Ein Sportverein betrieb auf einem städtischen Gelände einen Bolzplatz. Dieser befand sich direkt neben einem Privatgrundstück. Der Grundstückseigentümer fischte 135 Bälle in einem Jahr von seinem Grundstück und gab sie dem Verein zurück. Das waren ihm zu viele. Denn die eigenmächtig zurückgeholten Bälle waren hier noch gar nicht mitgezählt, ebenso wenig die Verbalattacken, die diese Aktionen regelmäßig begleiteten.

Der Mann fühlte sich beeinträchtigt und zog vor Gericht. Der Verein als Pächter des Fußballfeldes bestritt die Häufigkeit des „Ballüberflugs“.

Das Oberlandesgericht Naumburg stellte sich auf die Seite des privaten Grundstückseigentümers. Die Anzahl an herübergeflogenen Bällen ist aufgrund der Trainingsdichte auf dem Fußballplatz wahrscheinlich.

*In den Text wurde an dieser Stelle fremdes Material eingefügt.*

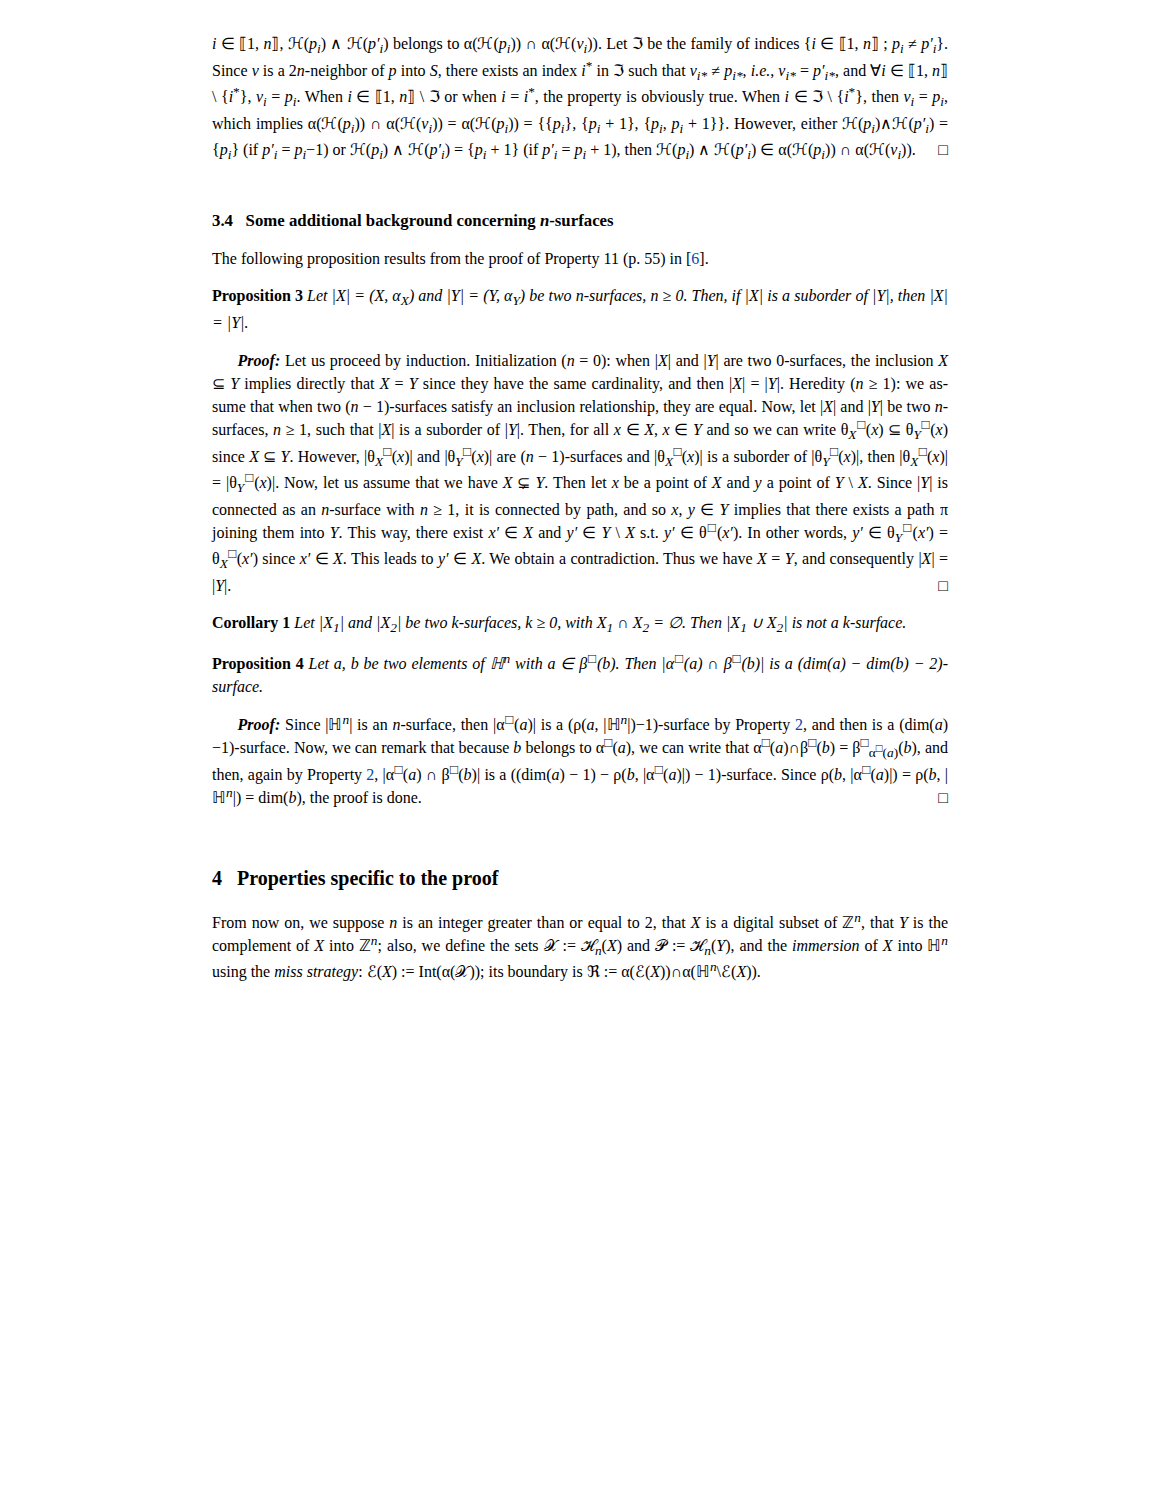i ∈ ⟦1, n⟧, ℋ(pi) ∧ ℋ(p′i) belongs to α(ℋ(pi)) ∩ α(ℋ(vi)). Let ℑ be the family of indices {i ∈ ⟦1, n⟧ ; pi ≠ p′i}. Since v is a 2n-neighbor of p into S, there exists an index i* in ℑ such that vi* ≠ pi*, i.e., vi* = p′i*, and ∀i ∈ ⟦1, n⟧ \ {i*}, vi = pi. When i ∈ ⟦1, n⟧ \ ℑ or when i = i*, the property is obviously true. When i ∈ ℑ \ {i*}, then vi = pi, which implies α(ℋ(pi)) ∩ α(ℋ(vi)) = α(ℋ(pi)) = {{pi}, {pi + 1}, {pi, pi + 1}}. However, either ℋ(pi)∧ℋ(p′i) = {pi} (if p′i = pi−1) or ℋ(pi) ∧ ℋ(p′i) = {pi + 1} (if p′i = pi + 1), then ℋ(pi) ∧ ℋ(p′i) ∈ α(ℋ(pi)) ∩ α(ℋ(vi)). □
3.4 Some additional background concerning n-surfaces
The following proposition results from the proof of Property 11 (p. 55) in [6].
Proposition 3 Let |X| = (X, αX) and |Y| = (Y, αY) be two n-surfaces, n ≥ 0. Then, if |X| is a suborder of |Y|, then |X| = |Y|.
Proof: Let us proceed by induction. Initialization (n = 0): when |X| and |Y| are two 0-surfaces, the inclusion X ⊆ Y implies directly that X = Y since they have the same cardinality, and then |X| = |Y|. Heredity (n ≥ 1): we assume that when two (n − 1)-surfaces satisfy an inclusion relationship, they are equal. Now, let |X| and |Y| be two n-surfaces, n ≥ 1, such that |X| is a suborder of |Y|. Then, for all x ∈ X, x ∈ Y and so we can write θX□(x) ⊆ θY□(x) since X ⊆ Y. However, |θX□(x)| and |θY□(x)| are (n − 1)-surfaces and |θX□(x)| is a suborder of |θY□(x)|, then |θX□(x)| = |θY□(x)|. Now, let us assume that we have X ⊊ Y. Then let x be a point of X and y a point of Y \ X. Since |Y| is connected as an n-surface with n ≥ 1, it is connected by path, and so x, y ∈ Y implies that there exists a path π joining them into Y. This way, there exist x′ ∈ X and y′ ∈ Y \ X s.t. y′ ∈ θ□(x′). In other words, y′ ∈ θY□(x′) = θX□(x′) since x′ ∈ X. This leads to y′ ∈ X. We obtain a contradiction. Thus we have X = Y, and consequently |X| = |Y|. □
Corollary 1 Let |X1| and |X2| be two k-surfaces, k ≥ 0, with X1 ∩ X2 = ∅. Then |X1 ∪ X2| is not a k-surface.
Proposition 4 Let a, b be two elements of ℍn with a ∈ β□(b). Then |α□(a) ∩ β□(b)| is a (dim(a) − dim(b) − 2)-surface.
Proof: Since |ℍn| is an n-surface, then |α□(a)| is a (ρ(a, |ℍn|)−1)-surface by Property 2, and then is a (dim(a)−1)-surface. Now, we can remark that because b belongs to α□(a), we can write that α□(a)∩β□(b) = β□α□(a)(b), and then, again by Property 2, |α□(a) ∩ β□(b)| is a ((dim(a) − 1) − ρ(b, |α□(a)|) − 1)-surface. Since ρ(b, |α□(a)|) = ρ(b, |ℍn|) = dim(b), the proof is done. □
4 Properties specific to the proof
From now on, we suppose n is an integer greater than or equal to 2, that X is a digital subset of ℤn, that Y is the complement of X into ℤn; also, we define the sets 𝒳 := ℋn(X) and 𝒫 := ℋn(Y), and the immersion of X into ℍn using the miss strategy: ℰ(X) := Int(α(𝒳)); its boundary is ℜ := α(ℰ(X))∩α(ℍn\ℰ(X)).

Maximal ein Ball pro Woche

Im Ergebnis flogen zu viele Bälle auf das Nachbargrundstück. Dies stellt eine wesentliche Beeinträchtigung des Grundstücks dar. Einen Überflug von durchschnittlich mehr als einem Ball pro Woche muss der Nachbar nicht hinnehmen.

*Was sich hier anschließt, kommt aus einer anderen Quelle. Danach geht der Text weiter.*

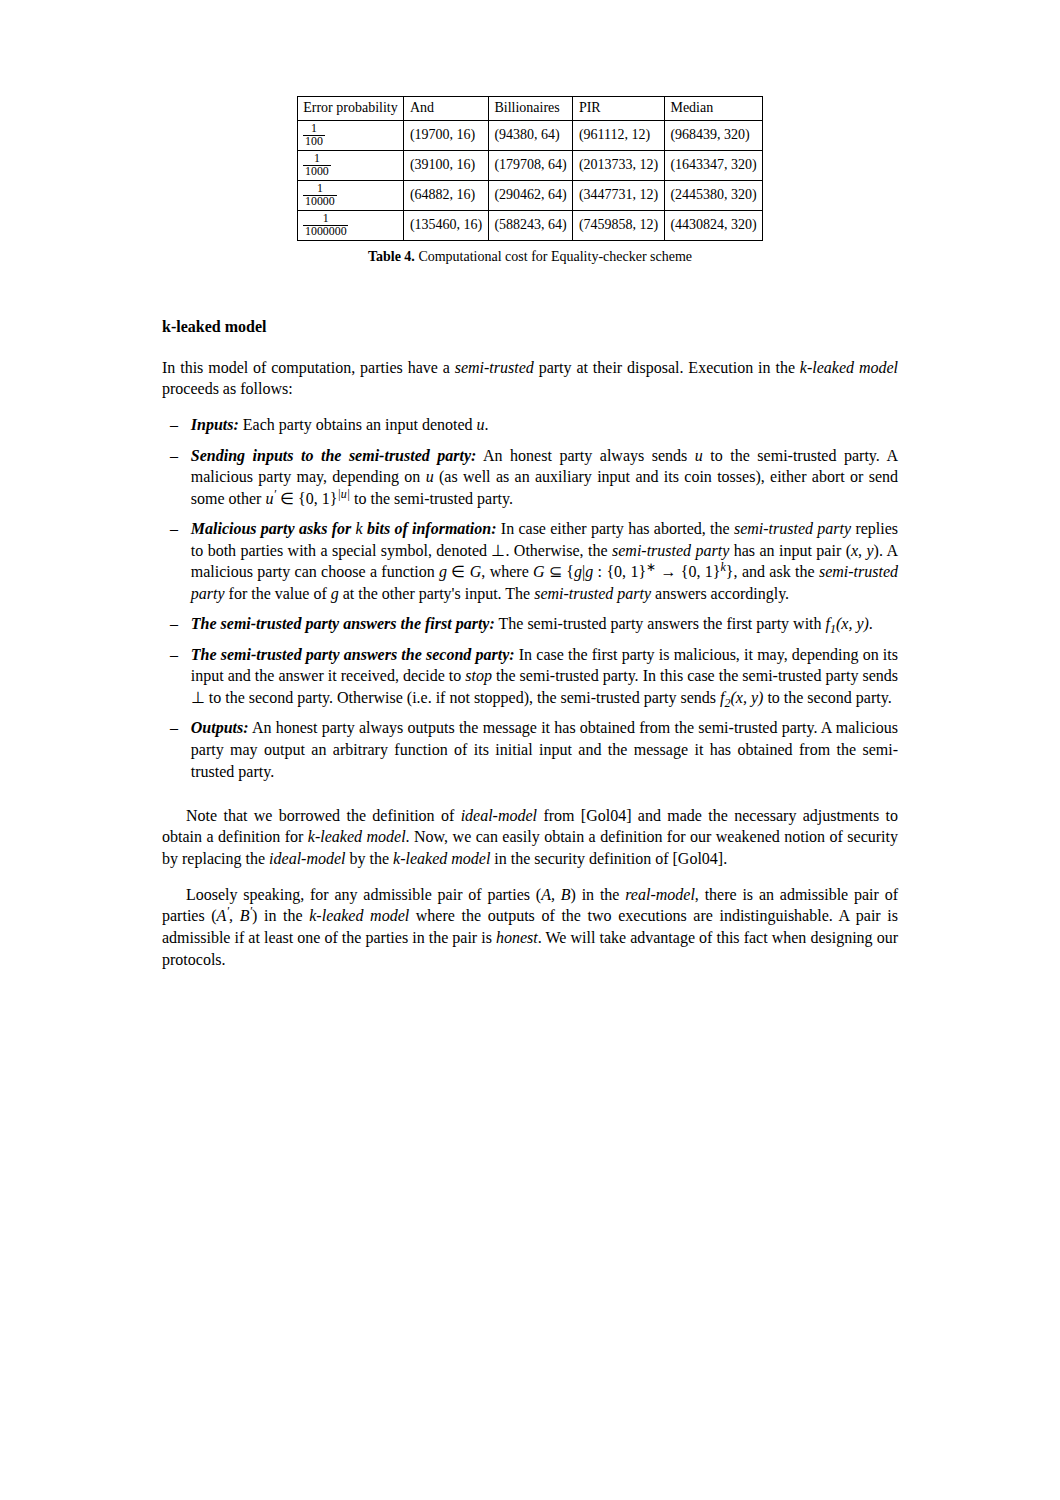| Error probability | And | Billionaires | PIR | Median |
| --- | --- | --- | --- | --- |
| 1 100 | (19700, 16) | (94380, 64) | (961112, 12) | (968439, 320) |
| 1 1000 | (39100, 16) | (179708, 64) | (2013733, 12) | (1643347, 320) |
| 1 10000 | (64882, 16) | (290462, 64) | (3447731, 12) | (2445380, 320) |
| 1 1000000 | (135460, 16) | (588243, 64) | (7459858, 12) | (4430824, 320) |
Table 4. Computational cost for Equality-checker scheme
k-leaked model
In this model of computation, parties have a semi-trusted party at their disposal. Execution in the k-leaked model proceeds as follows:
Inputs: Each party obtains an input denoted u.
Sending inputs to the semi-trusted party: An honest party always sends u to the semi-trusted party. A malicious party may, depending on u (as well as an auxiliary input and its coin tosses), either abort or send some other u′ ∈ {0, 1}|u| to the semi-trusted party.
Malicious party asks for k bits of information: In case either party has aborted, the semi-trusted party replies to both parties with a special symbol, denoted ⊥. Otherwise, the semi-trusted party has an input pair (x, y). A malicious party can choose a function g ∈ G, where G ⊆ {g|g : {0, 1}∗ → {0, 1}k}, and ask the semi-trusted party for the value of g at the other party's input. The semi-trusted party answers accordingly.
The semi-trusted party answers the first party: The semi-trusted party answers the first party with f1(x, y).
The semi-trusted party answers the second party: In case the first party is malicious, it may, depending on its input and the answer it received, decide to stop the semi-trusted party. In this case the semi-trusted party sends ⊥ to the second party. Otherwise (i.e. if not stopped), the semi-trusted party sends f2(x, y) to the second party.
Outputs: An honest party always outputs the message it has obtained from the semi-trusted party. A malicious party may output an arbitrary function of its initial input and the message it has obtained from the semi-trusted party.
Note that we borrowed the definition of ideal-model from [Gol04] and made the necessary adjustments to obtain a definition for k-leaked model. Now, we can easily obtain a definition for our weakened notion of security by replacing the ideal-model by the k-leaked model in the security definition of [Gol04].
Loosely speaking, for any admissible pair of parties (A, B) in the real-model, there is an admissible pair of parties (A′, B′) in the k-leaked model where the outputs of the two executions are indistinguishable. A pair is admissible if at least one of the parties in the pair is honest. We will take advantage of this fact when designing our protocols.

Das Gericht verpflichtete den Verein, dafür zu sorgen, dass diese Grenze eingehalten wird. Ansonsten droht ein Ordnungsgeld von bis zu € 250.000,- oder bis zu sechs Monate Haft.

Für die hohe „Fehlquote“ ist maßgeblich der zu niedrige Ballfangzaun verantwortlich. Dieser ist an der Seite zum Grundstück des Nachbarn nur vier Meter hoch; sechs sind jedoch erforderlich, um die Bälle besser abzuhalten. Auf der gegenüberliegenden Seite des Platzes zu einem Waldstück hin wird diese Höhe eingehalten.

Der Verein hat den Ballfangzaun auf der Seite zum Grundstücksnachbarn zu erhöhen, um dadurch den Ballüberflug merklich zu vermindern – oder kann alternativ Trainingszeiten reduzieren.